Report every line in the records below that holds the word "agradecimiento".

Dataset excerpts:
★ ★ ★ ★

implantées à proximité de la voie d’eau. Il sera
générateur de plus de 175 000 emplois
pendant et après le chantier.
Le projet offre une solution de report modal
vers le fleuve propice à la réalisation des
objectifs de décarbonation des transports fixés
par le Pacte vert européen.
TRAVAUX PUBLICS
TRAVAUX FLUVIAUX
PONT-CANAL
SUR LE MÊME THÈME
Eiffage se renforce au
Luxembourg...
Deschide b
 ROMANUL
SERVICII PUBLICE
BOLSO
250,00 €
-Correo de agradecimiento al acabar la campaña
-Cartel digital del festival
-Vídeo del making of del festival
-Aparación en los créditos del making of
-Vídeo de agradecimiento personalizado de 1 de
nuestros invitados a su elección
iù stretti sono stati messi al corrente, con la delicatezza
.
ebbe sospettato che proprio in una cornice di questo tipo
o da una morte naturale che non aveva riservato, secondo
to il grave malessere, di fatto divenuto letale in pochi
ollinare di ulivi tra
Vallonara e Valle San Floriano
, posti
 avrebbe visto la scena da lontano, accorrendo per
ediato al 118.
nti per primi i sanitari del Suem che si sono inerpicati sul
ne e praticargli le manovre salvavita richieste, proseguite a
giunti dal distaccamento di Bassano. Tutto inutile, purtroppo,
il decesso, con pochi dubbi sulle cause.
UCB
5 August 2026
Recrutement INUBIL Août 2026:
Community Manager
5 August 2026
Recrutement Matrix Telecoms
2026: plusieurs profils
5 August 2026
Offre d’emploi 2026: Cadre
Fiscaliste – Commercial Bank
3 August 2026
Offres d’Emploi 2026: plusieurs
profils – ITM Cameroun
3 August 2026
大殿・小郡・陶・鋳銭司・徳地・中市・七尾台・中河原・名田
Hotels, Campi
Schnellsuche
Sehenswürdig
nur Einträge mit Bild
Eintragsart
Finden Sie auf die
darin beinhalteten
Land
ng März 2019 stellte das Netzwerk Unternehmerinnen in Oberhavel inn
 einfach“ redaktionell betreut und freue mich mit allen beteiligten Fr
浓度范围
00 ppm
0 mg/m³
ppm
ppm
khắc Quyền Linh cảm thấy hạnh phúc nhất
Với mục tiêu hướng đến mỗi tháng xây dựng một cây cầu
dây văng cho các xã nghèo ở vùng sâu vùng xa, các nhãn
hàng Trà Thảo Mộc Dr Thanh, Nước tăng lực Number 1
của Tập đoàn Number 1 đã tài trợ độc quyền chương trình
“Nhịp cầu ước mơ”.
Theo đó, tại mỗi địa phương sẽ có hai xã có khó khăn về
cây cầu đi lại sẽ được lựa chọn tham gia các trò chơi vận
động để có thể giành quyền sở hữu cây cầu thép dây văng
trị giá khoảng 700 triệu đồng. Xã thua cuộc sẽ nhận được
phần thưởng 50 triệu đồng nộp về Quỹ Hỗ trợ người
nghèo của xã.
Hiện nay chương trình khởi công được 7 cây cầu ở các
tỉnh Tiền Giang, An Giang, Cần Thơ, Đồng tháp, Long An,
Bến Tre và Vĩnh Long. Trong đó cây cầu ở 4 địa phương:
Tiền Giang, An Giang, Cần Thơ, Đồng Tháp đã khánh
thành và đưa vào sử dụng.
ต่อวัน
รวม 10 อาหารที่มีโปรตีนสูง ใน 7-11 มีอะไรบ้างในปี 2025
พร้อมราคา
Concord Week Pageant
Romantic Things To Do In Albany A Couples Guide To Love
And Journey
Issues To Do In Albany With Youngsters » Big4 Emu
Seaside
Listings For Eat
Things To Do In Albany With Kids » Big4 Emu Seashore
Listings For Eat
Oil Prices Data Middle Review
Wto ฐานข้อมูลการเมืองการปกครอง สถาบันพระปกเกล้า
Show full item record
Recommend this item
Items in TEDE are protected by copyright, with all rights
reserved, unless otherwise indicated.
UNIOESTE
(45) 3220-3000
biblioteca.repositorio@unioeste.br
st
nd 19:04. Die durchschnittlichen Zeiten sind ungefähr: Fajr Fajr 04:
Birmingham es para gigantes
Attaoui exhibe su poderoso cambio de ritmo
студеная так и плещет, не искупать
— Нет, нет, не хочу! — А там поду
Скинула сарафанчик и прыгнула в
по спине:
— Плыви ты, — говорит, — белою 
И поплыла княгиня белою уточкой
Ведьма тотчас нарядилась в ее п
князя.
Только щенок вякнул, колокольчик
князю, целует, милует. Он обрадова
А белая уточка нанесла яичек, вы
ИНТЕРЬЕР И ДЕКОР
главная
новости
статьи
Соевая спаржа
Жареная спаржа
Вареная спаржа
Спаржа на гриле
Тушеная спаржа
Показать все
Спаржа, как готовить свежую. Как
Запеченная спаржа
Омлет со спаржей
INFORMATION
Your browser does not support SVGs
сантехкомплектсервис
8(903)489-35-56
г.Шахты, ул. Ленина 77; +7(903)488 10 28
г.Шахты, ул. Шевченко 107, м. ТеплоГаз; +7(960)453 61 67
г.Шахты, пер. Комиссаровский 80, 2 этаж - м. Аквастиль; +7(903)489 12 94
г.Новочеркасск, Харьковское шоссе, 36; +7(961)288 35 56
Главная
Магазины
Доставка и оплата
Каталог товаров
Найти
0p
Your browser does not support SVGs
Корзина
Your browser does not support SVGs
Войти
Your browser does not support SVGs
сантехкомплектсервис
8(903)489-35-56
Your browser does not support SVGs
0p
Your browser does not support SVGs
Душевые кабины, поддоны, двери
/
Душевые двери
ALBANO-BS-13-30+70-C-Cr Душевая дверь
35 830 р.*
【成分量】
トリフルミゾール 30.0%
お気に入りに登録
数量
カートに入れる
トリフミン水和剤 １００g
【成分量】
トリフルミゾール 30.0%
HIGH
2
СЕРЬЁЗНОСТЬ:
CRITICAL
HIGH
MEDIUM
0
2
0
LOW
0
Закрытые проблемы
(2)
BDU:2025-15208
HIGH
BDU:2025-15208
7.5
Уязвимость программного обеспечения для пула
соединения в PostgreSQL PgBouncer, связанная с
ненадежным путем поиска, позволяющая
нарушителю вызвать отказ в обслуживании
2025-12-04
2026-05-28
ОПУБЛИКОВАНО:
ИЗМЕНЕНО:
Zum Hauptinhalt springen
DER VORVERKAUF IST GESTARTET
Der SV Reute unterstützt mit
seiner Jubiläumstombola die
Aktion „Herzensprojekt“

★ ★ ★ ★

# [ANSWER BOX]
-Correo de agradecimiento al acabar la campaña
-Vídeo de agradecimiento personalizado de 1 de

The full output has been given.